Can you love two people at the same time? I guess so. But maybe one of the two is loved more and right now my heart is calling the name Y/n.

She's in front of me right now. She's lying on the lawn of Peggy's house, admiring the starry sky. I know how much she's suffering right now, the uncertainty of knowing whether Bucky is alive or not is killing me inside.

But unlike her, I know where he might be. Hydra has taken an army division prisoner and one of them may be Bucky. I didn't tell Y/n because I know she would like to follow me and I would never let her. Instead, I have spoken about this with Peggy and she have decided to help me reach the place where they are.

Maybe by saving all those soldiers, Y/n will notice me..

-

After flying over the enemy defenses, I parachuted by myself, making sure that Peggy and Stark returned home safe and sound. I manage to penetrate the Hydra base and start looking for Bucky.

I find the other soldiers taken prisoner and I don't waste time freeing them. I searched among these, but still no trace of my best friend.

I can find him inside a room "Steve, tell me Y/n is fine" was the first thing he said to me. He didn't care if he was okay or if he was hurt. His first thought was her.
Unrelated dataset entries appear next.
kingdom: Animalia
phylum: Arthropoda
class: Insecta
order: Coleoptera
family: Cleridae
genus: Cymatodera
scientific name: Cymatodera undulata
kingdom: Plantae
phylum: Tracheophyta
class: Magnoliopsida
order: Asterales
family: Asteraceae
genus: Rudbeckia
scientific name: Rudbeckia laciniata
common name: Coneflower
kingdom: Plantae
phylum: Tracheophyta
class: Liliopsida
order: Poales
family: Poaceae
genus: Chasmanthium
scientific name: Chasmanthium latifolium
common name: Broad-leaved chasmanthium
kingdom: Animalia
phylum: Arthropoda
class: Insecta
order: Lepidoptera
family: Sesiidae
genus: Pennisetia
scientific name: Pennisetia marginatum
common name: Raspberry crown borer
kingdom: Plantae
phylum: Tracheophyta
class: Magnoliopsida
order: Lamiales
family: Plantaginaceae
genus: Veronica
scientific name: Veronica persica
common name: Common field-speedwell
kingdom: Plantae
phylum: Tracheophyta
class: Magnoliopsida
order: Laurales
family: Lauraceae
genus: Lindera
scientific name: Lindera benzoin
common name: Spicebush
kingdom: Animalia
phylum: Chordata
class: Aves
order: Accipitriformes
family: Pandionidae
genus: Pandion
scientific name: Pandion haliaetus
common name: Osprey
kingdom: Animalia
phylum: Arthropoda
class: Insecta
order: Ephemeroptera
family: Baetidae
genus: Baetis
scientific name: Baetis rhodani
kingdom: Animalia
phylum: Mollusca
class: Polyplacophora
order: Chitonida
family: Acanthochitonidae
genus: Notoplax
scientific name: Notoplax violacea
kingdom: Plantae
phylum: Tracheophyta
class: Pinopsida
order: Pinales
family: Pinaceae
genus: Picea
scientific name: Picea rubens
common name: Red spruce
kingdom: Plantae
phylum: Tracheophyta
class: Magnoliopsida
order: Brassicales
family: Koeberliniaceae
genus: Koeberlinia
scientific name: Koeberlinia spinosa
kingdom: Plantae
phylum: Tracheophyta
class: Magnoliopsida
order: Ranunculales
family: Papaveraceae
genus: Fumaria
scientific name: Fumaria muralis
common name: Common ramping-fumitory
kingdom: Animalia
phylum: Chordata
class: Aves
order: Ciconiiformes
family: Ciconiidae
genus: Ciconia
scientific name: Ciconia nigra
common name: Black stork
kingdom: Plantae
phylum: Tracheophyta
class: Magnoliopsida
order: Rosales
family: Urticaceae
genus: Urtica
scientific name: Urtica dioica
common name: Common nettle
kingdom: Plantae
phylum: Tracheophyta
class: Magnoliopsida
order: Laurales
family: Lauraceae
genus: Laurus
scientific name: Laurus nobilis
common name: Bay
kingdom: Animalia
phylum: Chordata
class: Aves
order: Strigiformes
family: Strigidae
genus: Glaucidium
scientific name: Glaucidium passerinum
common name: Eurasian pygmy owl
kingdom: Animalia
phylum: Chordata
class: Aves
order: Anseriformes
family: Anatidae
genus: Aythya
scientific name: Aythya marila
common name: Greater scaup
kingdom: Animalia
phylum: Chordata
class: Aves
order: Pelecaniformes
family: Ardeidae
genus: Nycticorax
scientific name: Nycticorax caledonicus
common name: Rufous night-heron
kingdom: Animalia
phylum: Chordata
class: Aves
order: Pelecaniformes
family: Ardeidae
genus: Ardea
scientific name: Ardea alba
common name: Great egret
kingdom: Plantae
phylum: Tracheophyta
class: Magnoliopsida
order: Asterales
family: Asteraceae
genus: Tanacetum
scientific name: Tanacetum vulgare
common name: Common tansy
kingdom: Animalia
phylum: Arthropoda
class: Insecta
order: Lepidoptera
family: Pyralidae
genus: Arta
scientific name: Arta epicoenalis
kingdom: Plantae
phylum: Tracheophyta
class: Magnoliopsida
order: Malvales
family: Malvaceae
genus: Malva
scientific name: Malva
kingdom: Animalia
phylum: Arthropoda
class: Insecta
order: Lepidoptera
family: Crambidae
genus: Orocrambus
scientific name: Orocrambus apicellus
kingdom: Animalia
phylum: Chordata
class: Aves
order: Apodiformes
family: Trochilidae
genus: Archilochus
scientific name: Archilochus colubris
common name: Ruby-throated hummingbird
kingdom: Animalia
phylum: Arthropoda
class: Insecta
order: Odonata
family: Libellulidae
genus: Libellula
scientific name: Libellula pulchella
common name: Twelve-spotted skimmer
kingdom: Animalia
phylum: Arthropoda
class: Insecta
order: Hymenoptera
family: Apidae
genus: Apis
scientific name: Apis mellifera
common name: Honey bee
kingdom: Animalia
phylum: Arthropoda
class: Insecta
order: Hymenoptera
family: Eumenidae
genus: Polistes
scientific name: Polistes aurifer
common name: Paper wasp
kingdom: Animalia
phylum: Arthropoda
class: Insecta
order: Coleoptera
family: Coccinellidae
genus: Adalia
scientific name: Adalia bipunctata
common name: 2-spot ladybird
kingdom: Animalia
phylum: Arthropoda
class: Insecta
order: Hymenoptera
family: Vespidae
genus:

I didn't know he was so much in love..

After encountering red skull for the first time and seeing him flee, we are able to return to the camp.

-

Bucky's pov

We marched for hours that seemed endless. My breath was suspended because of the anxiety to see that little woman who made me fall in love with only very simple letters. I remember our first meeting as if it had only happened yesterday. That dress that highlighted her curves, her presumption that she always wanted to be right.

I never thought I could feel love for a woman. Steve has always tried to teach me respect and loyalty, but I never listened to him seriously. To date, however, I am thinking of all the words you have said to me, trying to keep them in my memory, to treasure them.